The pictures are to be dropped, and the records below are to be restated word for word.

*DATA TO PROCESS*:
•••••

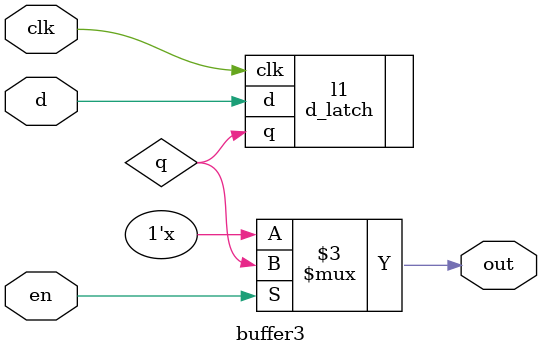
<source format=v>
module buffer3 (out, clk, en, d);

output reg out;
input clk, en, d;

wire q;

d_latch l1 (.q(q), .clk(clk), .d(d));

always @ (en, q)
begin
	if (en)
		out = q;
end

endmodule
</source>
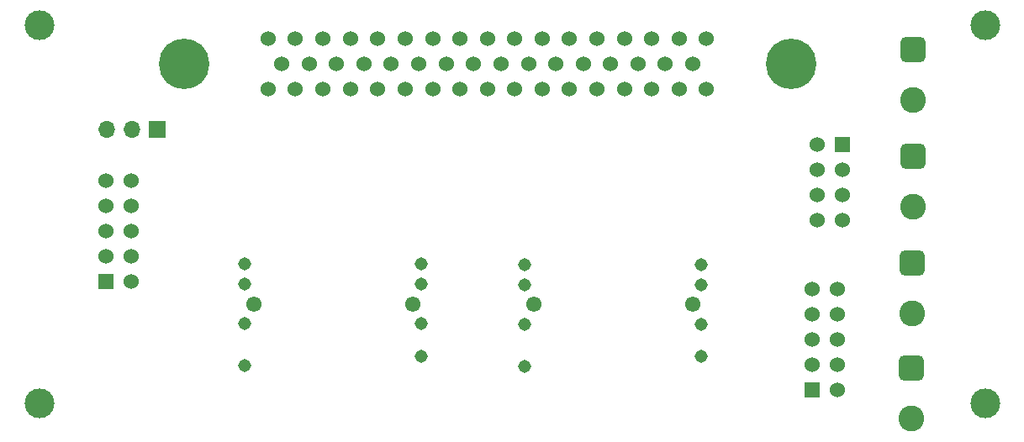
<source format=gbr>
%TF.GenerationSoftware,KiCad,Pcbnew,(6.0.4-0)*%
%TF.CreationDate,2023-07-13T10:21:47-07:00*%
%TF.ProjectId,CableAdapterBoard,4361626c-6541-4646-9170-746572426f61,rev?*%
%TF.SameCoordinates,Original*%
%TF.FileFunction,Soldermask,Bot*%
%TF.FilePolarity,Negative*%
%FSLAX46Y46*%
G04 Gerber Fmt 4.6, Leading zero omitted, Abs format (unit mm)*
G04 Created by KiCad (PCBNEW (6.0.4-0)) date 2023-07-13 10:21:47*
%MOMM*%
%LPD*%
G01*
G04 APERTURE LIST*
G04 Aperture macros list*
%AMRoundRect*
0 Rectangle with rounded corners*
0 $1 Rounding radius*
0 $2 $3 $4 $5 $6 $7 $8 $9 X,Y pos of 4 corners*
0 Add a 4 corners polygon primitive as box body*
4,1,4,$2,$3,$4,$5,$6,$7,$8,$9,$2,$3,0*
0 Add four circle primitives for the rounded corners*
1,1,$1+$1,$2,$3*
1,1,$1+$1,$4,$5*
1,1,$1+$1,$6,$7*
1,1,$1+$1,$8,$9*
0 Add four rect primitives between the rounded corners*
20,1,$1+$1,$2,$3,$4,$5,0*
20,1,$1+$1,$4,$5,$6,$7,0*
20,1,$1+$1,$6,$7,$8,$9,0*
20,1,$1+$1,$8,$9,$2,$3,0*%
G04 Aperture macros list end*
%ADD10R,1.700000X1.700000*%
%ADD11O,1.700000X1.700000*%
%ADD12C,3.000000*%
%ADD13C,1.550000*%
%ADD14C,1.308000*%
%ADD15R,1.530000X1.530000*%
%ADD16C,1.530000*%
%ADD17RoundRect,0.650000X-0.650000X0.650000X-0.650000X-0.650000X0.650000X-0.650000X0.650000X0.650000X0*%
%ADD18C,2.600000*%
%ADD19C,1.524000*%
%ADD20C,5.080000*%
G04 APERTURE END LIST*
D10*
%TO.C,JP1*%
X103610000Y-82200000D03*
D11*
X101070000Y-82200000D03*
X98530000Y-82200000D03*
%TD*%
D12*
%TO.C,REF\u002A\u002A1*%
X91750000Y-71660000D03*
%TD*%
D13*
%TO.C,J21*%
X157525000Y-99800000D03*
X141525000Y-99800000D03*
D14*
X158425000Y-105040000D03*
X158425000Y-101800000D03*
X158425000Y-97800000D03*
X158425000Y-95770000D03*
X140625000Y-95770000D03*
X140625000Y-97800000D03*
X140625000Y-101800000D03*
X140625000Y-106040000D03*
%TD*%
D15*
%TO.C,J2*%
X169595000Y-108422500D03*
D16*
X169595000Y-105882500D03*
X169595000Y-103342500D03*
X169595000Y-100802500D03*
X169595000Y-98262500D03*
X172135000Y-108422500D03*
X172135000Y-105882500D03*
X172135000Y-103342500D03*
X172135000Y-100802500D03*
X172135000Y-98262500D03*
%TD*%
D17*
%TO.C,TP4*%
X179600000Y-106220000D03*
D18*
X179600000Y-111300000D03*
%TD*%
D12*
%TO.C,REF\u002A\u002A2*%
X187000000Y-109760000D03*
%TD*%
D15*
%TO.C,J3*%
X98495000Y-97497500D03*
D16*
X98495000Y-94957500D03*
X98495000Y-92417500D03*
X98495000Y-89877500D03*
X98495000Y-87337500D03*
X101035000Y-97497500D03*
X101035000Y-94957500D03*
X101035000Y-92417500D03*
X101035000Y-89877500D03*
X101035000Y-87337500D03*
%TD*%
D17*
%TO.C,TP2*%
X179720000Y-84890000D03*
D18*
X179720000Y-89970000D03*
%TD*%
D12*
%TO.C,REF\u002A\u002A*%
X187000000Y-71660000D03*
%TD*%
D17*
%TO.C,TP3*%
X179770000Y-74100000D03*
D18*
X179770000Y-79180000D03*
%TD*%
D13*
%TO.C,J31*%
X113325000Y-99750000D03*
X129325000Y-99750000D03*
D14*
X130225000Y-104990000D03*
X130225000Y-101750000D03*
X130225000Y-97750000D03*
X130225000Y-95720000D03*
X112425000Y-95720000D03*
X112425000Y-97750000D03*
X112425000Y-101750000D03*
X112425000Y-105990000D03*
%TD*%
D15*
%TO.C,J1*%
X172595000Y-83665000D03*
D16*
X172595000Y-86205000D03*
X172595000Y-88745000D03*
X172595000Y-91285000D03*
X170055000Y-83665000D03*
X170055000Y-86205000D03*
X170055000Y-88745000D03*
X170055000Y-91285000D03*
%TD*%
D19*
%TO.C,DSUB1*%
X158938600Y-78086500D03*
X156195400Y-78086500D03*
X153426800Y-78086500D03*
X150658200Y-78086500D03*
X147915000Y-78086500D03*
X145146400Y-78086500D03*
X142377800Y-78086500D03*
X139634600Y-78086500D03*
X136866000Y-78086500D03*
X134097400Y-78086500D03*
X131354200Y-78086500D03*
X128585600Y-78086500D03*
X125817000Y-78086500D03*
X123073800Y-78086500D03*
X120305200Y-78086500D03*
X117536600Y-78086500D03*
X114793400Y-78086500D03*
X157567000Y-75546500D03*
X154798400Y-75546500D03*
X152055200Y-75546500D03*
X149286600Y-75546500D03*
X146518000Y-75546500D03*
X143749400Y-75546500D03*
X141006200Y-75546500D03*
X138237600Y-75546500D03*
X135469000Y-75546500D03*
X132725800Y-75546500D03*
X129957200Y-75546500D03*
X127188600Y-75546500D03*
X124445400Y-75546500D03*
X121676800Y-75546500D03*
X118908200Y-75546500D03*
X116165000Y-75546500D03*
X158938600Y-73006500D03*
X156195400Y-73006500D03*
X153426800Y-73006500D03*
X150658200Y-73006500D03*
X147915000Y-73006500D03*
X145146400Y-73006500D03*
X142377800Y-73006500D03*
X139634600Y-73006500D03*
X136866000Y-73006500D03*
X134097400Y-73006500D03*
X131354200Y-73006500D03*
X128585600Y-73006500D03*
X125817000Y-73006500D03*
X123073800Y-73006500D03*
X120305200Y-73006500D03*
X117536600Y-73006500D03*
X114793400Y-73006500D03*
D20*
X106309800Y-75546500D03*
X167422200Y-75546500D03*
%TD*%
D17*
%TO.C,TP1*%
X179670000Y-95630000D03*
D18*
X179670000Y-100710000D03*
%TD*%
D12*
%TO.C,REF\u002A\u002A3*%
X91750000Y-109760000D03*
%TD*%
M02*

</source>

•••••

*OUTPUT OF THE TASK*:
<source format=v>
module buffer3 (out, clk, en, d);

output reg out;
input clk, en, d;

wire q;

d_latch l1 (.q(q), .clk(clk), .d(d));

always @ (en, q)
begin
	if (en)
		out = q;
end

endmodule
</source>
<source format=gbr>
%TF.GenerationSoftware,KiCad,Pcbnew,(6.0.4-0)*%
%TF.CreationDate,2023-07-13T10:21:47-07:00*%
%TF.ProjectId,CableAdapterBoard,4361626c-6541-4646-9170-746572426f61,rev?*%
%TF.SameCoordinates,Original*%
%TF.FileFunction,Soldermask,Bot*%
%TF.FilePolarity,Negative*%
%FSLAX46Y46*%
G04 Gerber Fmt 4.6, Leading zero omitted, Abs format (unit mm)*
G04 Created by KiCad (PCBNEW (6.0.4-0)) date 2023-07-13 10:21:47*
%MOMM*%
%LPD*%
G01*
G04 APERTURE LIST*
G04 Aperture macros list*
%AMRoundRect*
0 Rectangle with rounded corners*
0 $1 Rounding radius*
0 $2 $3 $4 $5 $6 $7 $8 $9 X,Y pos of 4 corners*
0 Add a 4 corners polygon primitive as box body*
4,1,4,$2,$3,$4,$5,$6,$7,$8,$9,$2,$3,0*
0 Add four circle primitives for the rounded corners*
1,1,$1+$1,$2,$3*
1,1,$1+$1,$4,$5*
1,1,$1+$1,$6,$7*
1,1,$1+$1,$8,$9*
0 Add four rect primitives between the rounded corners*
20,1,$1+$1,$2,$3,$4,$5,0*
20,1,$1+$1,$4,$5,$6,$7,0*
20,1,$1+$1,$6,$7,$8,$9,0*
20,1,$1+$1,$8,$9,$2,$3,0*%
G04 Aperture macros list end*
%ADD10R,1.700000X1.700000*%
%ADD11O,1.700000X1.700000*%
%ADD12C,3.000000*%
%ADD13C,1.550000*%
%ADD14C,1.308000*%
%ADD15R,1.530000X1.530000*%
%ADD16C,1.530000*%
%ADD17RoundRect,0.650000X-0.650000X0.650000X-0.650000X-0.650000X0.650000X-0.650000X0.650000X0.650000X0*%
%ADD18C,2.600000*%
%ADD19C,1.524000*%
%ADD20C,5.080000*%
G04 APERTURE END LIST*
D10*
%TO.C,JP1*%
X103610000Y-82200000D03*
D11*
X101070000Y-82200000D03*
X98530000Y-82200000D03*
%TD*%
D12*
%TO.C,REF\u002A\u002A1*%
X91750000Y-71660000D03*
%TD*%
D13*
%TO.C,J21*%
X157525000Y-99800000D03*
X141525000Y-99800000D03*
D14*
X158425000Y-105040000D03*
X158425000Y-101800000D03*
X158425000Y-97800000D03*
X158425000Y-95770000D03*
X140625000Y-95770000D03*
X140625000Y-97800000D03*
X140625000Y-101800000D03*
X140625000Y-106040000D03*
%TD*%
D15*
%TO.C,J2*%
X169595000Y-108422500D03*
D16*
X169595000Y-105882500D03*
X169595000Y-103342500D03*
X169595000Y-100802500D03*
X169595000Y-98262500D03*
X172135000Y-108422500D03*
X172135000Y-105882500D03*
X172135000Y-103342500D03*
X172135000Y-100802500D03*
X172135000Y-98262500D03*
%TD*%
D17*
%TO.C,TP4*%
X179600000Y-106220000D03*
D18*
X179600000Y-111300000D03*
%TD*%
D12*
%TO.C,REF\u002A\u002A2*%
X187000000Y-109760000D03*
%TD*%
D15*
%TO.C,J3*%
X98495000Y-97497500D03*
D16*
X98495000Y-94957500D03*
X98495000Y-92417500D03*
X98495000Y-89877500D03*
X98495000Y-87337500D03*
X101035000Y-97497500D03*
X101035000Y-94957500D03*
X101035000Y-92417500D03*
X101035000Y-89877500D03*
X101035000Y-87337500D03*
%TD*%
D17*
%TO.C,TP2*%
X179720000Y-84890000D03*
D18*
X179720000Y-89970000D03*
%TD*%
D12*
%TO.C,REF\u002A\u002A*%
X187000000Y-71660000D03*
%TD*%
D17*
%TO.C,TP3*%
X179770000Y-74100000D03*
D18*
X179770000Y-79180000D03*
%TD*%
D13*
%TO.C,J31*%
X113325000Y-99750000D03*
X129325000Y-99750000D03*
D14*
X130225000Y-104990000D03*
X130225000Y-101750000D03*
X130225000Y-97750000D03*
X130225000Y-95720000D03*
X112425000Y-95720000D03*
X112425000Y-97750000D03*
X112425000Y-101750000D03*
X112425000Y-105990000D03*
%TD*%
D15*
%TO.C,J1*%
X172595000Y-83665000D03*
D16*
X172595000Y-86205000D03*
X172595000Y-88745000D03*
X172595000Y-91285000D03*
X170055000Y-83665000D03*
X170055000Y-86205000D03*
X170055000Y-88745000D03*
X170055000Y-91285000D03*
%TD*%
D19*
%TO.C,DSUB1*%
X158938600Y-78086500D03*
X156195400Y-78086500D03*
X153426800Y-78086500D03*
X150658200Y-78086500D03*
X147915000Y-78086500D03*
X145146400Y-78086500D03*
X142377800Y-78086500D03*
X139634600Y-78086500D03*
X136866000Y-78086500D03*
X134097400Y-78086500D03*
X131354200Y-78086500D03*
X128585600Y-78086500D03*
X125817000Y-78086500D03*
X123073800Y-78086500D03*
X120305200Y-78086500D03*
X117536600Y-78086500D03*
X114793400Y-78086500D03*
X157567000Y-75546500D03*
X154798400Y-75546500D03*
X152055200Y-75546500D03*
X149286600Y-75546500D03*
X146518000Y-75546500D03*
X143749400Y-75546500D03*
X141006200Y-75546500D03*
X138237600Y-75546500D03*
X135469000Y-75546500D03*
X132725800Y-75546500D03*
X129957200Y-75546500D03*
X127188600Y-75546500D03*
X124445400Y-75546500D03*
X121676800Y-75546500D03*
X118908200Y-75546500D03*
X116165000Y-75546500D03*
X158938600Y-73006500D03*
X156195400Y-73006500D03*
X153426800Y-73006500D03*
X150658200Y-73006500D03*
X147915000Y-73006500D03*
X145146400Y-73006500D03*
X142377800Y-73006500D03*
X139634600Y-73006500D03*
X136866000Y-73006500D03*
X134097400Y-73006500D03*
X131354200Y-73006500D03*
X128585600Y-73006500D03*
X125817000Y-73006500D03*
X123073800Y-73006500D03*
X120305200Y-73006500D03*
X117536600Y-73006500D03*
X114793400Y-73006500D03*
D20*
X106309800Y-75546500D03*
X167422200Y-75546500D03*
%TD*%
D17*
%TO.C,TP1*%
X179670000Y-95630000D03*
D18*
X179670000Y-100710000D03*
%TD*%
D12*
%TO.C,REF\u002A\u002A3*%
X91750000Y-109760000D03*
%TD*%
M02*

</source>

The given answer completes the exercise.